Essa è composta da 28 membri, inclusi presidente ed alto rappresentante, che rimangono in carica per 5
anni, in modo da stabilire un collegamento con la legislatura del parlamento; il loro numero corrisponde a
quello degli sm, anche se vi sono stati alcuni tentativi di giungere ad una composizione più ristretta. A parte
l’ipotesi di decesso, la cessazione anticipata del mandato può aversi per dimissioni volontarie o d’ufficio,
decide dalla corte su istanza del consiglio o della commissione, quando un membro non risponda più ai
requisiti richiesti o abbia commesso una colpa grave. Sono assimilabili alle dimissioni d’ufficio anche quelle
rassegnate su richiesta del presidente, che sono un atto dovuto. La cessazione anticipata del mandato può
riguardare anche l’intera commissione: ciò può derivare dall’approvazione di una mozione di censura da
pare del PE o da una decisone volontariamente assunta dal collegio dei commissari. In questo caso, a
differenza che nelle dimissioni individuali, la commissione rimane in carica fino alla sua sostituzione per
assicurare la gestione degli affari correnti. In caso di cessazione anticipata di un singolo membro, l’art 246
prevede una procedura diversa per la nomina del successore a seconda che si tratti di un qualsiasi
commissario o l’alto rappresentante o il presidente.
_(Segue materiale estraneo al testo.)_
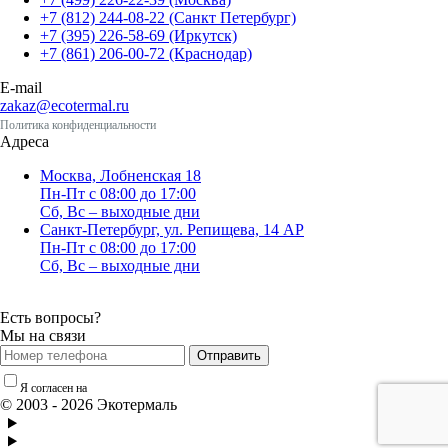
+7 (812) 244-08-22 (Санкт Петербург)
+7 (395) 226-58-69 (Иркутск)
+7 (861) 206-00-72 (Краснодар)
E-mail
zakaz@ecotermal.ru
Политика конфиденциальности
Адреса
Москва, Лобненская 18
Пн-Пт с 08:00 до 17:00
Сб, Вс – выходные дни
Санкт-Петербург, ул. Репищева, 14 АР
Пн-Пт с 08:00 до 17:00
Сб, Вс – выходные дни
Есть вопросы?
Мы на связи
Отправить
Я согласен на
обработку персональных данных
© 2003 - 2026 Экотермаль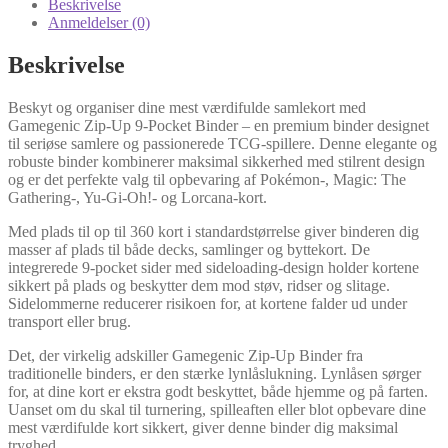
Beskrivelse
Anmeldelser (0)
Beskrivelse
Beskyt og organiser dine mest værdifulde samlekort med
Gamegenic Zip-Up 9-Pocket Binder – en premium binder designet
til seriøse samlere og passionerede TCG-spillere. Denne elegante og
robuste binder kombinerer maksimal sikkerhed med stilrent design
og er det perfekte valg til opbevaring af Pokémon-, Magic: The
Gathering-, Yu-Gi-Oh!- og Lorcana-kort.
Med plads til op til 360 kort i standardstørrelse giver binderen dig
masser af plads til både decks, samlinger og byttekort. De
integrerede 9-pocket sider med sideloading-design holder kortene
sikkert på plads og beskytter dem mod støv, ridser og slitage.
Sidelommerne reducerer risikoen for, at kortene falder ud under
transport eller brug.
Det, der virkelig adskiller Gamegenic Zip-Up Binder fra
traditionelle binders, er den stærke lynlåslukning. Lynlåsen sørger
for, at dine kort er ekstra godt beskyttet, både hjemme og på farten.
Uanset om du skal til turnering, spilleaften eller blot opbevare dine
mest værdifulde kort sikkert, giver denne binder dig maksimal
tryghed.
Nel primo caso vi provvede il consiglio a maggioranza
qualificata, ma di comune accordo con il presidente e previa consultazione del parlamento. Nel secondo
caso si applica la procedura per la nomina del nuovo presidente o del nuovo alto rappresentante.
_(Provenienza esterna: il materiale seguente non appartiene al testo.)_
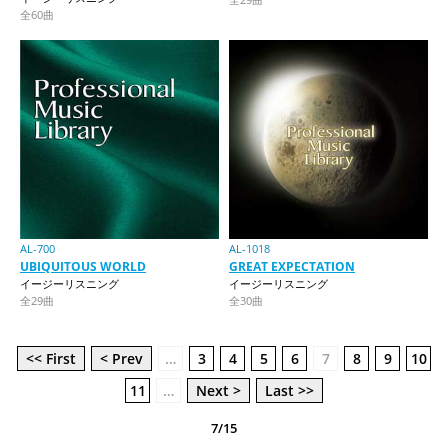
全60曲
AL-700
AL-1018
UBIQUITOUS WORLD
GREAT EXPECTATION
イージーリスニング
イージーリスニング
全29曲
全30曲
<< First
< Prev
…
3
4
5
6
7
8
9
10
11
…
Next >
Last >>
7/15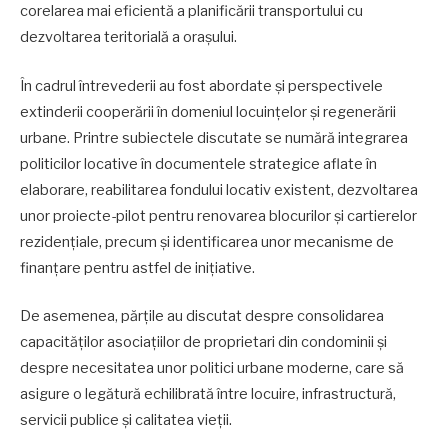
corelarea mai eficientă a planificării transportului cu
dezvoltarea teritorială a orașului.
În cadrul întrevederii au fost abordate și perspectivele
extinderii cooperării în domeniul locuințelor și regenerării
urbane. Printre subiectele discutate se numără integrarea
politicilor locative în documentele strategice aflate în
elaborare, reabilitarea fondului locativ existent, dezvoltarea
unor proiecte-pilot pentru renovarea blocurilor și cartierelor
rezidențiale, precum și identificarea unor mecanisme de
finanțare pentru astfel de inițiative.
De asemenea, părțile au discutat despre consolidarea
capacităților asociațiilor de proprietari din condominii și
despre necesitatea unor politici urbane moderne, care să
asigure o legătură echilibrată între locuire, infrastructură,
servicii publice și calitatea vieții.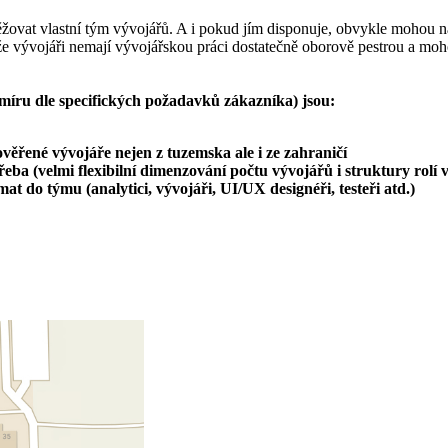
žovat vlastní tým vývojářů. A i pokud jím disponuje, obvykle mohou n
e vývojáři nemají vývojářskou práci dostatečně oborově pestrou a mohou
míru dle specifických požadavků zákazníka) jsou:
ověřené vývojáře nejen z tuzemska ale i ze zahraničí
řeba (velmi flexibilní dimenzování počtu vývojářů i struktury rolí 
mat do týmu (analytici, vývojáři, UI/UX designéři, testeři atd.)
La commissione ha sede a Bruxelles; il presidente gode di una posizione autonoma e preminente rispetto
agli altri membri, in quanto decide la distribuzione dei portafogli, definisce gli orientamenti nel cui quadro
la commissione esercita i suoi compiti, ne decide l’organizzazione interna e ne nomina i vicepresidenti
(l’alto rappresentante lo è di diritto). Gli altri membri operano sulla base delle deleghe conferite loro dal
presidente ed esercitano le loro funzioni sotto la sua autorità; a ciascun commissario fanno capo direzioni
generali a competenza settoriale. Le decisioni devono comunque essere approvate dal collegio nella sua
interezza, il quale delibera a maggioranza dei suoi membri: il funzionamento della commissione è infatti
ispirato al principio di collegialità, che implica che tutti i membri abbiano lo stesso peso e siano
collettivamente responsabili delle decisioni prese.